• [ABOUT THIS EXERCISE]: Where a line contains the word "pics", copy that line from the records below.
++++
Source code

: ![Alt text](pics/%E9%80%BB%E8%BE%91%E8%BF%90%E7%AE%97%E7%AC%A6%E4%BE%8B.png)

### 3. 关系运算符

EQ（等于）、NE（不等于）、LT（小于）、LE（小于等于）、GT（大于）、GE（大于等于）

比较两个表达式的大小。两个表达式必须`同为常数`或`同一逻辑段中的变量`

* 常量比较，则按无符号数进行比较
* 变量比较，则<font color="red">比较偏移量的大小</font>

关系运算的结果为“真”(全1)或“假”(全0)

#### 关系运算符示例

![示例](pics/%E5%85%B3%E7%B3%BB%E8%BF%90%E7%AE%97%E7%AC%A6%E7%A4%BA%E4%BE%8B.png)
++++
• [SOLUTION FOR THIS TASK]:
: ![Alt text](pics/%E9%80%BB%E8%BE%91%E8%BF%90%E7%AE%97%E7%AC%A6%E4%BE%8B.png)
![示例](pics/%E5%85%B3%E7%B3%BB%E8%BF%90%E7%AE%97%E7%AC%A6%E7%A4%BA%E4%BE%8B.png)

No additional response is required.